One of the very great things about my two middles (as opposed to the shorties and the biggies - I have names for the pairings of my kids, and I know that they aren't particularly accurate OR flattering, but what are you going to do with me….) attending performing arts school is the frequency of live performance to attend.
That was a long sentence. Sorry. I'll try to be more concise.
Anyway, I am a lover of live musical performances - be they instrumental, vocal, accompanied by theater or dance - I like it all. So when there are concerts (plural) - well, if I can arrange it, I'm there with a kid or twelve in attendance.

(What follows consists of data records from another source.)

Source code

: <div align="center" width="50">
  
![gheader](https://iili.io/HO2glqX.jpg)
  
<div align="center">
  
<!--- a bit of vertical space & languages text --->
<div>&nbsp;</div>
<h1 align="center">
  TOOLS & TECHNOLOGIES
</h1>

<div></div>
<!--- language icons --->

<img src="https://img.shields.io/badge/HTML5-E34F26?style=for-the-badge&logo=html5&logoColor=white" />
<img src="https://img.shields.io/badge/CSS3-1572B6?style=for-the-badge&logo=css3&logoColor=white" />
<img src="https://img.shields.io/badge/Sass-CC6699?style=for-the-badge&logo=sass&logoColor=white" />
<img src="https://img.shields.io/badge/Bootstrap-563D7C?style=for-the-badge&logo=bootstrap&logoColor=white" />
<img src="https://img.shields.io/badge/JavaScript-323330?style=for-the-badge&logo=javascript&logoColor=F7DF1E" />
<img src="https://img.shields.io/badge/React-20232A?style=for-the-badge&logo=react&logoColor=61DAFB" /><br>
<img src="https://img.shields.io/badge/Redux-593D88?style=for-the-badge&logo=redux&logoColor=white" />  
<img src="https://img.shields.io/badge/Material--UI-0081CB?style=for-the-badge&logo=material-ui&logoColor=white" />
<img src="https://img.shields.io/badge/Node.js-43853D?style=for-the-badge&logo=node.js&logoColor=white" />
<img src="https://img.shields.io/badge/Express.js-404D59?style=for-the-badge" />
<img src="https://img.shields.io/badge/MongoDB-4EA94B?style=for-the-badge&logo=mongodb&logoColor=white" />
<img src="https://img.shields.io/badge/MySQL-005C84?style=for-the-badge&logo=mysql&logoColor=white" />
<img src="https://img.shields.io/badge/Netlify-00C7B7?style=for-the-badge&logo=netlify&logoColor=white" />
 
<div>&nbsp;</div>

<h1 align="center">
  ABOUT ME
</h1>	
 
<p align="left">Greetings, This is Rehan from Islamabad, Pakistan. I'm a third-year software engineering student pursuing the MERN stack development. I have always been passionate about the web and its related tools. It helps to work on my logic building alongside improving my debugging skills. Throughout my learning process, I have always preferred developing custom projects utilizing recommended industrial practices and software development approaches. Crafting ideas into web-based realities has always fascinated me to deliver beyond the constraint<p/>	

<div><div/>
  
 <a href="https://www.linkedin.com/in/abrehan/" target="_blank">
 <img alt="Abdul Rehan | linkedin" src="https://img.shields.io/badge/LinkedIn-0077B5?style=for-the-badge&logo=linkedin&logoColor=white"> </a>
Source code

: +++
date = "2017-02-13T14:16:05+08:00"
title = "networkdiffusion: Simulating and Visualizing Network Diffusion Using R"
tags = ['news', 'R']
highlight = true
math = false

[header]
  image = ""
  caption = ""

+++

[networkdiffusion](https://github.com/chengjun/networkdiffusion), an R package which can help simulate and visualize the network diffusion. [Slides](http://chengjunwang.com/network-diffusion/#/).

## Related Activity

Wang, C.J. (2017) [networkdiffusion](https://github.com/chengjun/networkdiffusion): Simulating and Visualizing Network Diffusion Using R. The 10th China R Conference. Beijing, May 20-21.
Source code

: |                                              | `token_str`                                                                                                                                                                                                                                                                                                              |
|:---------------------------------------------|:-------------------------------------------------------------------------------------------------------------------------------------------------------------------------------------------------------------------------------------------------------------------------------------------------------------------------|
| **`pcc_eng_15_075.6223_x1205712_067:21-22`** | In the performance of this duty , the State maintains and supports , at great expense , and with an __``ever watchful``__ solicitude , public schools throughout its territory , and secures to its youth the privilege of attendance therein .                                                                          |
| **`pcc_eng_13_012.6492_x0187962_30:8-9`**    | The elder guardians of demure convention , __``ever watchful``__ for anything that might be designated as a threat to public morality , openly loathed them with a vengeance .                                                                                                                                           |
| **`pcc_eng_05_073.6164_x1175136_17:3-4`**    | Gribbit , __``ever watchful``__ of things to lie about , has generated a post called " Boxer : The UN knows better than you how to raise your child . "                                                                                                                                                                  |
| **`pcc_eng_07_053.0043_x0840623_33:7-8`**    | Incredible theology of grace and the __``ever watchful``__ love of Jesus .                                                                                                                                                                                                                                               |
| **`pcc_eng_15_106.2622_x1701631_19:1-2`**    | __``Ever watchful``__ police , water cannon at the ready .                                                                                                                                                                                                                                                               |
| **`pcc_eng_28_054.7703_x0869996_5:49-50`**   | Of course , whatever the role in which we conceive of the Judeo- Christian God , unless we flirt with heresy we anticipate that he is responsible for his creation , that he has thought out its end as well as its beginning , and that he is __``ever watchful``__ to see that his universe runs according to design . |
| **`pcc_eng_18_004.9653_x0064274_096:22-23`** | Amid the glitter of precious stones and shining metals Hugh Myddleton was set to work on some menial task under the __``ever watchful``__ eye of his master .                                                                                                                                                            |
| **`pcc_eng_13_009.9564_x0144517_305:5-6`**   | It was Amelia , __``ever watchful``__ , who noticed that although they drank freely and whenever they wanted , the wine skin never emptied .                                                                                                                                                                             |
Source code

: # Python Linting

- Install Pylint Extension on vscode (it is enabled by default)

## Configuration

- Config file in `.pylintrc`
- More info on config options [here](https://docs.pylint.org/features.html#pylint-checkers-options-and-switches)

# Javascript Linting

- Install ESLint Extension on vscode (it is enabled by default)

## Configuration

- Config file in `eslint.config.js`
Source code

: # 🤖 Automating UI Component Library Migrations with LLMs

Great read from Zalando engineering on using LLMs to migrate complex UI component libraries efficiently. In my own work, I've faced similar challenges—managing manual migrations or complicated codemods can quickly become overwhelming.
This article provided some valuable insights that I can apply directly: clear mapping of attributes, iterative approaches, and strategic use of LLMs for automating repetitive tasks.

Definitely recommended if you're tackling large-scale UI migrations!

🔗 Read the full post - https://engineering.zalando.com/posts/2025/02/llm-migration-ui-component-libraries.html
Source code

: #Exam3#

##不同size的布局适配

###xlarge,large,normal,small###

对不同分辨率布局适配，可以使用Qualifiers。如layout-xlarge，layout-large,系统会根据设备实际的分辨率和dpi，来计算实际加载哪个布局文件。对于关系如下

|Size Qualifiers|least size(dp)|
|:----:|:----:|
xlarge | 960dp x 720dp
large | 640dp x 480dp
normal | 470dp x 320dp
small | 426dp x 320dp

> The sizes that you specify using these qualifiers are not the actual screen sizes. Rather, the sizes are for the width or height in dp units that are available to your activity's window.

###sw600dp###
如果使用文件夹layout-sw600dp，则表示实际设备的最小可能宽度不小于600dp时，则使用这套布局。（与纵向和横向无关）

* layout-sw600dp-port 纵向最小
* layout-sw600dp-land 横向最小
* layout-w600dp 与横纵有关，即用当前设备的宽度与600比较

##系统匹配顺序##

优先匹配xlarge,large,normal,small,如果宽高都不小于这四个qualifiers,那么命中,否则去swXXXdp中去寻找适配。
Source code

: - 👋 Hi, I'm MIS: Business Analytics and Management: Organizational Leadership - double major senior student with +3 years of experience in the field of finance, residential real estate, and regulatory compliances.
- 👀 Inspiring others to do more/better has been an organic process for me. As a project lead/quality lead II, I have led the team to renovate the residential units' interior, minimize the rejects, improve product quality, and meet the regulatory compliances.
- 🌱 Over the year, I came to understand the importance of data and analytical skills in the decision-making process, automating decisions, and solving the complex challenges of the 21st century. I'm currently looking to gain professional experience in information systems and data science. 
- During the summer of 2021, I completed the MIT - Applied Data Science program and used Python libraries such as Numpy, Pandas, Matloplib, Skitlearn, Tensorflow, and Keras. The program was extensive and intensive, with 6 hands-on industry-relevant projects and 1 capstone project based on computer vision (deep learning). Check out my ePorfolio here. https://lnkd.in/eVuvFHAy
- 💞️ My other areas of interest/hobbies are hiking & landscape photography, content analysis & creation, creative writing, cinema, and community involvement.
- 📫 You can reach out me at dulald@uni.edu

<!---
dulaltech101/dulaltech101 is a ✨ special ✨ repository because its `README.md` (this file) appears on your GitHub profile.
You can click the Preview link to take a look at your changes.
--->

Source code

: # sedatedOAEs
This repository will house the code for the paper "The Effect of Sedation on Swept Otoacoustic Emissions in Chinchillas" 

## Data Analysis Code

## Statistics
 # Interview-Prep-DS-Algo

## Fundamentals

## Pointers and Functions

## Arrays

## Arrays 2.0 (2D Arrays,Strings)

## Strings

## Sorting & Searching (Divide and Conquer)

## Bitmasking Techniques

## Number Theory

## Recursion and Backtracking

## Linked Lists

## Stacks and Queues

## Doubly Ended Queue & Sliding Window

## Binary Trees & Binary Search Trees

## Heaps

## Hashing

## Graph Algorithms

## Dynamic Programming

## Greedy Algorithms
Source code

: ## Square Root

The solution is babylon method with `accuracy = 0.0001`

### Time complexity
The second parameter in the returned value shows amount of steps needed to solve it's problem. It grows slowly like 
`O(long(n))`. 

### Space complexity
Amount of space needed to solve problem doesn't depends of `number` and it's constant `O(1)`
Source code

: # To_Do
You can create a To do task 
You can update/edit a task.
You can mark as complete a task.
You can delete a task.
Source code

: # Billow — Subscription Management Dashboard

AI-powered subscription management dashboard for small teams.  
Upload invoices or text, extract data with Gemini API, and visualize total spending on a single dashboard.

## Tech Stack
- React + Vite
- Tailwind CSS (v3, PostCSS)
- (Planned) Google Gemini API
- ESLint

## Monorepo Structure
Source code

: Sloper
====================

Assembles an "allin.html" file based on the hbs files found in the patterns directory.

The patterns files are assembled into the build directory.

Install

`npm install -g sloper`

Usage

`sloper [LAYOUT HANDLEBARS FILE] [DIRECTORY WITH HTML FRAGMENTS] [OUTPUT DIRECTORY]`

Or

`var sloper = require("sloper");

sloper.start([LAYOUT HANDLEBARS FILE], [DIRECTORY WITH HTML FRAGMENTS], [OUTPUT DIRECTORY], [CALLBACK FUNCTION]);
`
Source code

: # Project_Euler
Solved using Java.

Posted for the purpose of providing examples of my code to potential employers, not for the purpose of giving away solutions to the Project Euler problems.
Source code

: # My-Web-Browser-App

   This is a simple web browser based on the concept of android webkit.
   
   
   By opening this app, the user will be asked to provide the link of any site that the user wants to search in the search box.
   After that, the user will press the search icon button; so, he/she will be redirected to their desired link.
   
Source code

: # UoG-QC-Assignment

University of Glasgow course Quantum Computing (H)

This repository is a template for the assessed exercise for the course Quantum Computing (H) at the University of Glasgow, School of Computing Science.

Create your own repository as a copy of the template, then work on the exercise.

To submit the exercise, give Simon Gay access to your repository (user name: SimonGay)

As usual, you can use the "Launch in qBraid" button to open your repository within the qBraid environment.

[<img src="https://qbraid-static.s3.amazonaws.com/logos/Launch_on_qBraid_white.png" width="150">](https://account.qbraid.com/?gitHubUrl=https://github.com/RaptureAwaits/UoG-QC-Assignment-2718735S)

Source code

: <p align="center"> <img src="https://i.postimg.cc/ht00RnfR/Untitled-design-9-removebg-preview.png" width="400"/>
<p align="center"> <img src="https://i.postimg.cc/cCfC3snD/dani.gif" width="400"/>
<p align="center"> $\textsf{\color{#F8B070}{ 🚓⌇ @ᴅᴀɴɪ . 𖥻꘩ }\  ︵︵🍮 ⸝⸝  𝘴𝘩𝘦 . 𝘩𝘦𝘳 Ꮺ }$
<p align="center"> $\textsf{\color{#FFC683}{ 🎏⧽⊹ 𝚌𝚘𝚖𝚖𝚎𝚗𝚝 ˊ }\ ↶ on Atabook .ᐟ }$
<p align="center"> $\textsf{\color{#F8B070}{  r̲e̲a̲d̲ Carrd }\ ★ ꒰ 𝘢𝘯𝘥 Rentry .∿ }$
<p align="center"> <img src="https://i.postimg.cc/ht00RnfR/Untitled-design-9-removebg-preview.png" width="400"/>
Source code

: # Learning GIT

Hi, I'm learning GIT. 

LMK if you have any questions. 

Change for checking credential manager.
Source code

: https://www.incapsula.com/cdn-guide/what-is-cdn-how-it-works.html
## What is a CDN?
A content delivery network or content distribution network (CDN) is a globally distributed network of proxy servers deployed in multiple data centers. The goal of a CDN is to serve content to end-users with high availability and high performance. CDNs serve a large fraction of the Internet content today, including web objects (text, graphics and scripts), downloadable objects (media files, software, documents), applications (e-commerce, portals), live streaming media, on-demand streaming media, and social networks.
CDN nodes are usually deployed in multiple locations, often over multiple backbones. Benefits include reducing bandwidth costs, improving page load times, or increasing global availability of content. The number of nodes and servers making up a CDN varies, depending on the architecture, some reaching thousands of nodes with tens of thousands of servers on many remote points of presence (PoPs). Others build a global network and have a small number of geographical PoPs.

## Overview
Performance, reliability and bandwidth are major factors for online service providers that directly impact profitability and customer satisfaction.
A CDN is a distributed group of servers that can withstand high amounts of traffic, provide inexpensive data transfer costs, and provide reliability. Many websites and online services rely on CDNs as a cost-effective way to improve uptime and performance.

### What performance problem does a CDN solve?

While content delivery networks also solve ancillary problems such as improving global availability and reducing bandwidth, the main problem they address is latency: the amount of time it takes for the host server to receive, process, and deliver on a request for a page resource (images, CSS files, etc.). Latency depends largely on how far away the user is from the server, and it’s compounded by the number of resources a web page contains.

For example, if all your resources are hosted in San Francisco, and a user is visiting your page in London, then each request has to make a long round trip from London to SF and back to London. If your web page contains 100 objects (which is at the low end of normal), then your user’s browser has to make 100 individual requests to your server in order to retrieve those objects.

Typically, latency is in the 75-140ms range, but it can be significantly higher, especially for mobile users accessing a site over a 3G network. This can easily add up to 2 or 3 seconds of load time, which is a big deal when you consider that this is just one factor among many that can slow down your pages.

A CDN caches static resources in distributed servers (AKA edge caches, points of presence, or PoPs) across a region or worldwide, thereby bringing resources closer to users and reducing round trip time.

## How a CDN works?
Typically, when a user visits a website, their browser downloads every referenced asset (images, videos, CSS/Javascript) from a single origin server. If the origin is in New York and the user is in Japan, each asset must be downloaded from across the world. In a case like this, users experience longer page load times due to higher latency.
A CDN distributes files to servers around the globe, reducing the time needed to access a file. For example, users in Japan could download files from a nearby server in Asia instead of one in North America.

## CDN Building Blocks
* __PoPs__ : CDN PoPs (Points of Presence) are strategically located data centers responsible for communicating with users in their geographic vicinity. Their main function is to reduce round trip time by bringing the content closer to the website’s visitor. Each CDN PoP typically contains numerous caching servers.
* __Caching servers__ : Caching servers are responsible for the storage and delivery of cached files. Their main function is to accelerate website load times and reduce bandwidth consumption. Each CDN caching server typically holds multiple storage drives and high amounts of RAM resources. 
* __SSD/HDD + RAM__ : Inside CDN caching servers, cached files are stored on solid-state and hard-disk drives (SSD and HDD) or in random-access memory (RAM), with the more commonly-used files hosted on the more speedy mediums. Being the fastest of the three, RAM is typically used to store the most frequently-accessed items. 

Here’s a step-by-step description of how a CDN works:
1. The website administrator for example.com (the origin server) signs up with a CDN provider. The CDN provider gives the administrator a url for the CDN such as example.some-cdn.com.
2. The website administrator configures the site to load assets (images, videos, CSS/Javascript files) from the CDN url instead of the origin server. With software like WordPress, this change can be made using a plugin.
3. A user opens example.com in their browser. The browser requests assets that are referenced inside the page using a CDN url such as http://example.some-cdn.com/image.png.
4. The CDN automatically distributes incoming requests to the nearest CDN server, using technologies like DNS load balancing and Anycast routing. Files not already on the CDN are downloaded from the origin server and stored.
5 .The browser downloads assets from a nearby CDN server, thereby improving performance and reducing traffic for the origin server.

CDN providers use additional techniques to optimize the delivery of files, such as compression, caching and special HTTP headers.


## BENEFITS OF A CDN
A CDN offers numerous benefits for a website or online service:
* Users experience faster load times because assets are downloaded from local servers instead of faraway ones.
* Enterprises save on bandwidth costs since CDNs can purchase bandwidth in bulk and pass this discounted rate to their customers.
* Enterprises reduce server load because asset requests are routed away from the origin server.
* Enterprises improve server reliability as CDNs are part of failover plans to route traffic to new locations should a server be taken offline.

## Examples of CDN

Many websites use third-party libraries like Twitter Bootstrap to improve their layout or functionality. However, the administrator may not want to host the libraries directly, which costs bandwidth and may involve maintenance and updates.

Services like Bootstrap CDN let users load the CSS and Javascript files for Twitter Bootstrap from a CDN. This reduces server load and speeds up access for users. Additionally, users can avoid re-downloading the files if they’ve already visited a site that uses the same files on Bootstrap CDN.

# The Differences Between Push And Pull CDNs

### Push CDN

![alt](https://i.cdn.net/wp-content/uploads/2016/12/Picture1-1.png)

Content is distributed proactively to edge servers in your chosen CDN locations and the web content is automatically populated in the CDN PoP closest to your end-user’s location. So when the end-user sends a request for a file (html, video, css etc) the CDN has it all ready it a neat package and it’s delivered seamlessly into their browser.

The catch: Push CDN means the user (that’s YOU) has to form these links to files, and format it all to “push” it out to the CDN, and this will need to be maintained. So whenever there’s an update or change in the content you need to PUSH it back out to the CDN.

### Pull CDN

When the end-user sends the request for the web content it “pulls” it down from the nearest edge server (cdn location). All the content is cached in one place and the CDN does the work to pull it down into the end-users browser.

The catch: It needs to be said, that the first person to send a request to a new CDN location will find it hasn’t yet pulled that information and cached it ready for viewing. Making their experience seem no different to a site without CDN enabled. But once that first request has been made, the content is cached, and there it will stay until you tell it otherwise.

And I feel like my shorties are going to have a bit of a leg up, as opposed to the bigs - I really didn't take advantage of the opportunities when they were young. I dunno. Maybe it's a pipe dream.
I love to attend live performances, but I hate attending them as well.
I know. That doesn't even make sense.
I feel woefully behind and stupid when I watch musical performances, theatrical productions, or vocal performances. I can't do those things. I can't. I can dance, but the reality of dance is that once you are older than 22, and weigh more than 100 pounds - it's not pleasurable to watch. These kids - some of whom can't even DRIVE yet, don't need to shave, definitely can't drink (legally) or vote - they have accomplished more than I ever will. They understand things I never will know, concepts that will remain foreign to me for my entire life.
Literally. When one of mine tried to explain the Circle of Fifths he was drawing on a paper tablecloth with his sister - my kids never struggle to amuse themselves at a restaurant - well, let's just say my kid isn't the only easily distractible one.
And when another kid explained how to change sharps to flats - my reply was, "Well, why not just write them in flats in the first place?" Never mind trying to show me how to transpose the notes up or down when you move from Tuba to Valve Trombone, and you can forget telling me why this is even necessary.
I was talking about this with my 17 year old while I coated fish filets with a beer batter for dinner, and she told me, clear out of the blue, that her lunches are the envy of her friends at school. Everyone wants to know what she's eating that day - and they always want to trade with her. She told me that music isn't my area of strength, but cooking is.
Which doesn't really strike me as the same. I mean, cooking just means following a recipe, so, yeah, I can follow directions.
It occurs to me that I'm having trouble lately appreciating my own strengths - and I wonder, how can you help yourself see your strengths? How can you do this without stroking your own ego into General Gross Inflation? Because there has to be a balance, a line, a weigh and measure process that doesn't leave people gasping for clarity, inflated to the moon, or lying flat in the gutter of despair.
As an exercise - list three areas of strength for you - areas in which you excel.